(x^3+x^2+3x-4)/(x^2+2x+1)

5 min read Jun 17, 2024
(x^3+x^2+3x-4)/(x^2+2x+1)

Analyzing the Rational Expression: (x³ + x² + 3x - 4) / (x² + 2x + 1)

This article will explore the rational expression (x³ + x² + 3x - 4) / (x² + 2x + 1) by performing polynomial long division to simplify the expression and identify its key features.

Polynomial Long Division

To simplify this expression, we can use polynomial long division. Here's how it works:

  1. Set up the division:

         __________
    x² + 2x + 1 | x³ + x² + 3x - 4
    
  2. Divide the leading terms:

    • Divide x³ (the leading term of the dividend) by x² (the leading term of the divisor).

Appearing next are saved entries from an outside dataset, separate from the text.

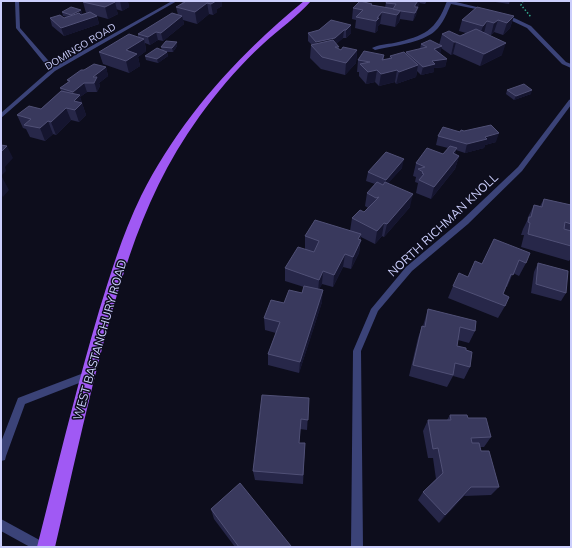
<svg xmlns="http://www.w3.org/2000/svg" width="572" height="548" font-family="Mulish,sans-serif">
  <rect width="100%" height="100%" fill="#0d0d1c"/>
  <g fill="none" stroke-linecap="round" stroke-linejoin="round">
    <path stroke="#34a68c" stroke-width="1.5" stroke-dasharray="1.5 2" stroke-linecap="butt" d="M 523,1 L 521,5 L 531,17"/>
    <g fill="#3b4378" fill-rule="evenodd">
      <path d="M 89,371 L 92,372 L 94,375 L 92,378 L 25,404 L 6,456 L 5,460 L 1,461 L 1,442 L 18,398 Z"/>
      <path d="M 1,519 L 45,543 L 47,547 L 30,547 L 1,531 Z"/>
    </g>
    <g fill="#3b4378" fill-rule="evenodd">
      <path d="M 15,1 L 19,1 L 20,28 L 54,67 L 172,1 L 177,1 L 55,71 L 1,118 L 1,113 L 50,70 L 16,28 Z"/>
      <path d="M 447,1 L 452,1 L 493,11 L 491,12 L 451,4 C 447,13 443,24 435,31 C 422,43 392,46 375,50 L 372,48 C 378,45 387,44 394,43 C 424,36 436,31 447,1 Z"/>
      <path d="M 502,14 L 506,14 L 531,26 L 566,62 L 571,64 L 571,68 L 562,64 L 527,28 L 502,16 Z"/>
      <path d="M 571,99 L 571,105 L 522,171 L 468,224 L 412,271 L 378,311 L 361,351 L 363,547 L 351,547 L 353,351 L 371,309 L 406,267 L 462,220 L 518,167 L 569,100 Z"/>
    </g>
    <path fill="#a059f4" fill-rule="evenodd" d="M 304,1 L 311,1 C 298,16 278,30 263,44 C 239,66 218,91 199,117 C 149,186 126,260 104,341 C 86,409 71,478 55,547 L 37,547 C 57,468 76,389 99,311 C 111,272 123,233 141,196 C 180,119 237,56 304,1 Z"/>
  </g>
  <g fill="#272749">
    <path d="M 84,1 L 129,1 L 128,2 L 129,7 L 122,11 L 116,9 L 118,14 L 108,19 L 97,16 L 99,24 L 64,36 L 52,26 L 50,18 L 64,18 L 67,17 L 63,16 L 62,12 L 81,10 L 82,14 L 81,14 L 86,13 L 83,2 Z"/>
    <path d="M 182,1 L 222,1 L 222,6 L 217,9 L 217,12 L 213,15 L 209,14 L 197,24 L 183,20 L 184,24 L 163,41 L 158,40 L 150,45 L 145,43 L 146,51 L 138,57 L 140,66 L 129,73 L 103,64 L 99,52 L 138,37 L 138,34 L 178,15 L 176,7 L 182,3 Z"/>
    <path d="M 387,1 L 427,1 L 425,4 L 419,3 L 416,15 L 413,21 L 400,19 L 399,22 L 395,27 L 380,24 L 378,26 L 378,30 L 375,33 L 355,28 L 356,20 L 352,19 L 353,8 L 372,4 L 372,5 L 385,7 L 386,3 Z"/>
    <path d="M 489,1 L 510,1 L 509,4 Z"/>
    <path d="M 514,16 L 510,28 L 503,35 L 494,32 L 491,35 L 486,34 L 502,55 L 480,66 L 453,54 L 451,55 L 441,48 L 440,53 L 447,59 L 445,67 L 434,68 L 434,72 L 421,75 L 417,71 L 416,77 L 396,84 L 395,82 L 379,86 L 375,82 L 366,84 L 359,76 L 359,72 L 357,72 L 358,60 L 384,55 L 384,60 L 389,59 L 390,56 L 406,54 L 406,52 L 420,49 L 421,44 L 439,45 L 442,34 L 460,36 L 466,33 L 459,31 L 462,20 Z"/>
    <path d="M 331,20 L 351,33 L 346,38 L 343,38 L 336,44 L 339,49 L 341,50 L 357,50 L 356,63 L 345,75 L 321,69 L 310,58 L 311,45 L 312,45 L 308,41 L 308,33 L 319,30 Z"/>
    <path d="M 177,46 L 173,52 L 167,52 L 168,56 L 158,63 L 146,60 L 145,56 L 162,50 L 161,47 Z"/>
    <path d="M 106,67 L 108,76 L 99,83 L 100,86 L 97,92 L 87,92 L 80,97 L 86,115 L 79,122 L 71,120 L 56,135 L 53,134 L 45,141 L 30,137 L 26,129 L 23,128 L 17,115 L 41,109 L 61,91 L 60,88 L 68,82 L 67,80 L 84,70 Z"/>
    <path d="M 507,90 L 531,94 L 514,100 L 506,94 Z"/>
    <path d="M 438,136 L 496,142 L 485,145 L 484,148 L 465,153 L 456,150 L 455,154 L 459,156 L 455,169 L 431,199 L 416,193 L 418,183 L 415,182 L 416,177 L 413,176 L 416,163 L 443,154 L 448,148 L 436,145 Z"/>
    <path d="M 402,168 L 388,183 L 410,207 L 384,237 L 382,236 L 375,244 L 361,237 L 359,253 L 351,269 L 343,267 L 333,287 L 322,284 L 319,289 L 322,302 L 299,373 L 268,365 L 268,354 L 276,333 L 265,330 L 264,318 L 284,303 L 302,293 L 304,287 L 285,281 L 285,268 L 305,249 L 305,236 L 350,231 L 352,218 L 364,212 L 368,208 L 365,206 L 367,193 L 375,184 L 366,181 L 368,172 Z"/>
    <path d="M 544,199 L 571,205 L 571,258 L 569,261 L 521,247 L 524,235 L 521,235 L 523,229 L 527,221 L 528,217 L 534,205 L 540,206 Z"/>
    <path d="M 494,239 L 526,263 L 519,276 L 513,273 L 507,287 L 506,287 L 503,294 L 505,306 L 498,318 L 448,298 L 453,286 L 468,277 L 482,264 Z"/>
    <path d="M 538,263 L 566,293 L 561,301 L 531,293 L 534,272 Z"/>
    <path d="M 428,309 L 475,331 L 469,343 L 458,340 L 457,346 L 466,350 L 470,367 L 464,379 L 453,376 L 447,387 L 409,376 L 418,338 L 422,326 L 423,326 Z"/>
    <path d="M 309,398 L 307,430 L 300,429 L 299,443 L 305,443 L 303,484 L 255,480 L 253,471 Z"/>
    <path d="M 450,415 L 468,418 L 491,437 L 484,447 L 480,447 L 481,451 L 499,487 L 491,495 L 464,496 L 439,523 L 418,500 L 423,492 L 436,479 L 433,458 L 428,458 L 423,431 L 428,420 L 447,420 Z"/>
    <path d="M 211,509 L 291,547 L 235,547 L 214,519 Z"/>
  </g>
  <g fill="#15152f">
    <path d="M 108,1 L 114,1 L 114,3 L 115,2 L 118,14 L 108,19 L 105,7 Z"/>
    <path d="M 120,1 L 129,1 L 128,2 L 129,7 L 122,11 Z"/>
    <path d="M 212,1 L 222,1 L 222,6 L 217,9 L 217,12 L 213,15 L 211,4 Z"/>
    <path d="M 418,1 L 420,1 L 419,6 L 413,13 L 415,5 Z"/>
    <path d="M 207,3 L 209,14 L 197,24 L 195,12 Z"/>
    <path d="M 418,7 L 416,15 L 413,21 L 415,13 Z"/>
    <path d="M 81,10 L 82,14 L 73,19 L 71,15 Z"/>
    <path d="M 401,10 L 399,22 L 395,27 L 397,15 Z"/>
    <path d="M 382,12 L 380,24 L 378,26 L 378,30 L 375,33 L 377,18 Z"/>
    <path d="M 97,16 L 99,24 L 64,36 L 61,28 Z"/>
    <path d="M 182,16 L 184,24 L 163,41 L 161,33 Z"/>
    <path d="M 514,16 L 510,28 L 503,35 L 507,23 Z"/>
    <path d="M 498,20 L 494,32 L 491,35 L 494,23 Z"/>
    <path d="M 487,21 L 484,33 L 479,38 L 483,26 Z"/>
    <path d="M 351,25 L 351,33 L 346,38 L 346,30 Z"/>
    <path d="M 344,30 L 343,38 L 334,46 L 316,50 L 316,42 Z"/>
    <path d="M 156,32 L 158,40 L 150,45 L 148,37 Z"/>
    <path d="M 144,39 L 146,51 L 138,57 L 140,66 L 129,73 L 126,61 L 126,50 Z"/>
    <path d="M 177,42 L 177,46 L 173,52 L 172,48 Z"/>
    <path d="M 454,42 L 456,42 L 453,54 L 451,55 Z"/>
    <path d="M 506,43 L 502,55 L 480,66 L 484,54 Z"/>
    <path d="M 442,46 L 440,54 L 434,49 Z"/>
    <path d="M 357,50 L 356,63 L 345,75 L 346,63 Z"/>
    <path d="M 167,52 L 168,56 L 158,63 L 157,59 Z"/>
    <path d="M 447,59 L 445,67 L 434,68 L 434,72 L 421,75 L 423,67 L 432,61 Z"/>
    <path d="M 418,65 L 416,77 L 396,84 L 399,72 Z"/>
    <path d="M 106,67 L 108,76 L 99,83 L 100,86 L 97,92 L 93,77 Z"/>
    <path d="M 377,70 L 375,82 L 366,84 L 368,72 Z"/>
    <path d="M 397,70 L 395,82 L 379,86 L 381,74 Z"/>
    <path d="M 84,83 L 87,92 L 80,97 L 86,115 L 79,122 L 75,110 L 74,101 L 75,99 L 73,92 Z"/>
    <path d="M 532,90 L 531,94 L 514,100 L 516,96 Z"/>
    <path d="M 66,108 L 71,120 L 56,135 L 51,122 Z"/>
    <path d="M 48,121 L 53,134 L 45,141 L 40,128 Z"/>
    <path d="M 499,133 L 496,142 L 485,145 L 484,148 L 465,153 L 467,144 Z"/>
    <path d="M 7,146 L 13,158 L 5,167 L 6,171 L 1,176 L 1,152 Z"/>
    <path d="M 457,148 L 453,161 L 453,153 Z"/>
    <path d="M 459,156 L 455,169 L 431,199 L 434,187 Z"/>
    <path d="M 404,159 L 402,168 L 384,188 L 386,180 Z"/>
    <path d="M 2,177 L 9,190 L 3,197 L 1,194 L 1,179 Z"/>
    <path d="M 413,194 L 410,207 L 384,237 L 387,224 Z"/>
    <path d="M 384,223 L 382,236 L 375,244 L 377,231 Z"/>
    <path d="M 361,234 L 359,253 L 351,269 L 353,257 L 358,239 Z"/>
    <path d="M 345,254 L 343,267 L 333,287 L 334,275 Z"/>
    <path d="M 323,271 L 322,284 L 318,292 L 319,280 Z"/>
    <path d="M 323,290 L 322,302 L 299,373 L 300,362 Z"/>
    <path d="M 471,487 L 464,496 L 439,523 L 445,515 Z"/>
  </g>
  <g fill="#39395d" stroke="#505076">
    <path d="M 84,1 L 110,1 L 115,2 L 105,7 L 83,2 Z"/>
    <path d="M 183,1 L 216,1 L 211,4 L 207,3 L 195,12 L 176,7 L 185,2 Z"/>
    <path d="M 360,1 L 372,4 L 371,5 L 401,10 L 397,15 L 382,12 L 377,18 L 379,18 L 376,21 L 356,17 L 363,10 L 353,8 Z"/>
    <path d="M 387,1 L 418,1 L 415,5 L 415,7 L 418,7 L 415,13 L 401,11 L 393,9 L 396,4 L 386,3 Z"/>
    <path d="M 71,7 L 81,10 L 71,15 L 62,12 Z"/>
    <path d="M 477,7 L 514,16 L 507,23 L 498,20 L 494,23 L 487,21 L 483,26 L 462,20 Z"/>
    <path d="M 90,12 L 97,16 L 61,28 L 50,18 L 60,15 L 64,18 L 79,13 L 81,15 Z"/>
    <path d="M 172,13 L 182,16 L 161,33 L 156,32 L 148,37 L 138,34 Z"/>
    <path d="M 331,20 L 351,25 L 346,30 L 344,30 L 335,38 L 316,42 L 308,33 L 319,30 Z"/>
    <path d="M 476,29 L 506,43 L 484,54 L 456,42 L 454,42 L 442,34 L 449,31 L 460,36 Z"/>
    <path d="M 129,34 L 144,39 L 126,50 L 137,54 L 126,61 L 99,52 Z"/>
    <path d="M 333,40 L 339,47 L 335,47 L 341,50 L 343,47 L 357,50 L 346,63 L 322,57 L 311,45 Z"/>
    <path d="M 430,40 L 442,46 L 434,49 L 447,59 L 432,61 L 435,64 L 423,67 L 406,52 L 427,47 L 421,44 Z"/>
    <path d="M 166,41 L 177,42 L 172,48 L 161,47 Z"/>
    <path d="M 157,48 L 167,52 L 157,59 L 145,56 Z"/>
    <path d="M 364,51 L 384,55 L 382,60 L 392,58 L 390,56 L 404,52 L 418,65 L 399,72 L 397,70 L 381,74 L 377,70 L 368,72 L 360,64 L 370,62 L 358,60 Z"/>
    <path d="M 94,64 L 106,67 L 93,77 L 97,77 L 94,83 L 84,83 L 73,92 L 60,88 L 70,81 L 67,80 L 81,70 L 84,70 Z"/>
    <path d="M 524,84 L 532,90 L 516,96 L 507,90 Z"/>
    <path d="M 61,91 L 80,95 L 74,101 L 82,103 L 75,110 L 66,108 L 51,122 L 48,121 L 40,128 L 24,125 L 31,119 L 17,115 L 29,106 L 41,109 Z"/>
    <path d="M 491,125 L 499,133 L 485,137 L 487,139 L 467,144 L 438,136 L 443,127 L 460,132 L 461,130 L 464,131 Z"/>
    <path d="M 1,145 L 7,146 L 1,152 Z"/>
    <path d="M 450,146 L 457,148 L 453,153 L 459,156 L 434,187 L 419,180 L 424,174 L 422,173 L 423,172 L 418,169 L 425,167 L 416,163 L 427,148 L 443,154 Z"/>
    <path d="M 386,152 L 404,159 L 386,180 L 368,172 Z"/>
    <path d="M 377,182 L 383,185 L 385,182 L 413,194 L 387,224 L 384,223 L 377,231 L 352,218 L 360,210 L 364,212 L 379,197 L 376,198 L 367,193 Z"/>
    <path d="M 544,199 L 571,205 L 571,224 L 565,222 L 564,229 L 571,231 L 571,246 L 528,234 L 530,223 L 528,222 L 529,217 L 531,217 L 534,205 L 542,207 Z"/>
    <path d="M 315,220 L 361,234 L 358,239 L 361,240 L 353,257 L 345,254 L 334,275 L 323,271 L 319,280 L 285,268 L 298,247 L 314,252 L 319,241 L 305,236 Z"/>
    <path d="M 494,239 L 530,253 L 526,263 L 519,260 L 513,275 L 511,274 L 503,294 L 509,297 L 505,306 L 453,286 L 459,273 L 468,277 L 475,261 L 482,264 Z"/>
    <path d="M 538,263 L 568,271 L 566,293 L 536,284 Z"/>
    <path d="M 304,286 L 323,290 L 300,362 L 268,354 L 280,322 L 264,318 L 271,300 L 284,303 L 289,290 L 302,293 Z"/>
    <path d="M 428,309 L 476,321 L 475,331 L 460,327 L 457,346 L 466,348 L 466,350 L 472,352 L 470,367 L 455,363 L 453,375 L 413,365 L 422,326 L 425,327 Z"/>
    <path d="M 262,395 L 309,398 L 308,420 L 301,419 L 299,443 L 305,443 L 303,475 L 253,471 Z"/>
    <path d="M 450,415 L 467,415 L 468,418 L 486,418 L 491,437 L 471,438 L 472,443 L 479,443 L 481,451 L 489,451 L 499,487 L 471,487 L 445,515 L 423,492 L 443,473 L 438,448 L 433,449 L 428,420 L 451,420 Z"/>
    <path d="M 240,483 L 291,546 L 291,547 L 239,547 L 211,509 Z"/>
  </g>
  <g text-anchor="middle" stroke-width="3" stroke-linejoin="round" paint-order="stroke">
    <g font-size="10" fill="#cbcefc" stroke="#0d0d1c">
      <text transform="translate(80 46) rotate(-31)" y="4">DOMINGO ROAD</text>
    </g>
    <g font-size="12" fill="#cbcefc" stroke="#0d0d1c">
      <text transform="translate(443 225) rotate(-43)" y="4">NORTH RICHMAN KNOLL</text>
      <text transform="translate(100 340) rotate(-74)" y="4">WEST BASTANCHURY ROAD</text>
    </g>
  </g>
  <rect width="572" height="548" fill="none" stroke="#cbcefc" stroke-width="4"/>
</svg>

This gives us 'x'.
    • Write 'x' above the x² term in the quotient.
         x        
    x² + 2x + 1 | x³ + x² + 3x - 4
    
  3. Multiply the divisor by the quotient term:

    • Multiply (x² + 2x + 1) by 'x'. This gives us x³ + 2x² + x.
         x        
    x² + 2x + 1 | x³ + x² + 3x - 4
                 x³ + 2x² + x
    
  4. Subtract:

    • Subtract the result from the dividend.
         x        
    x² + 2x + 1 | x³ + x² + 3x - 4
                 x³ + 2x² + x
                 ---------
                      -x² + 2x - 4
    
  5. Bring down the next term:

    • Bring down the '-4' from the dividend.
         x        
    x² + 2x + 1 | x³ + x² + 3x - 4
                 x³ + 2x² + x
                 ---------
                      -x² + 2x - 4
    
  6. Repeat steps 2-5:

    • Divide the leading term of the new dividend (-x²) by the leading term of the divisor (x²). This gives us '-1'.
    • Multiply the divisor by '-1' and subtract.
         x - 1    
    x² + 2x + 1 | x³ + x² + 3x - 4
                 x³ + 2x² + x
                 ---------
                      -x² + 2x - 4
                      -x² - 2x - 1
                      ---------
                              4x - 3
    
  7. Stop when the degree of the remainder is less than the degree of the divisor:

    • The degree of the remainder (4x - 3) is 1, which is less than the degree of the divisor (x² + 2x + 1, which is 2).

Simplified Expression

The result of the long division is:

(x³ + x² + 3x - 4) / (x² + 2x + 1) = x - 1 + (4x - 3) / (x² + 2x + 1)

Key Features

  • Simplified Form: The expression is now simplified into a quotient (x - 1) and a remainder term (4x - 3) / (x² + 2x + 1).
  • Asymptotes: The divisor, (x² + 2x + 1), can be factored as (x + 1)². This indicates a vertical asymptote at x = -1 (where the denominator becomes zero). The degree of the numerator (1) is less than the degree of the denominator (2), so there is a horizontal asymptote at y = 0.
  • Discontinuity: The rational expression has a hole at x = -1, because (x + 1) is a factor of both the numerator and denominator.
  • End Behavior: As x approaches positive or negative infinity, the expression approaches the horizontal asymptote y = 0.

By performing polynomial long division, we have gained a deeper understanding of the rational expression, identifying its simplified form, key features, and behavior.